━━━━━ Recorded data ━━━━━

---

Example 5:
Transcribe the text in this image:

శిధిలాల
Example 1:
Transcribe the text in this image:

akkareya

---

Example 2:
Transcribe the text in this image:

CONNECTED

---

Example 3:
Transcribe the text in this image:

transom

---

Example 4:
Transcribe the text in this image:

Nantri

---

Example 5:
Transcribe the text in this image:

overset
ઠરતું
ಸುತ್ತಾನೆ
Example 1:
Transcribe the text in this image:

━━━━━

Each line above should be output exactly as written.

• Result:
---

Example 5:
Transcribe the text in this image:

శిధిలాల
Example 1:
Transcribe the text in this image:

akkareya

---

Example 2:
Transcribe the text in this image:

CONNECTED

---

Example 3:
Transcribe the text in this image:

transom

---

Example 4:
Transcribe the text in this image:

Nantri

---

Example 5:
Transcribe the text in this image:

overset
ઠરતું
ಸುತ್ತಾನೆ
Example 1:
Transcribe the text in this image:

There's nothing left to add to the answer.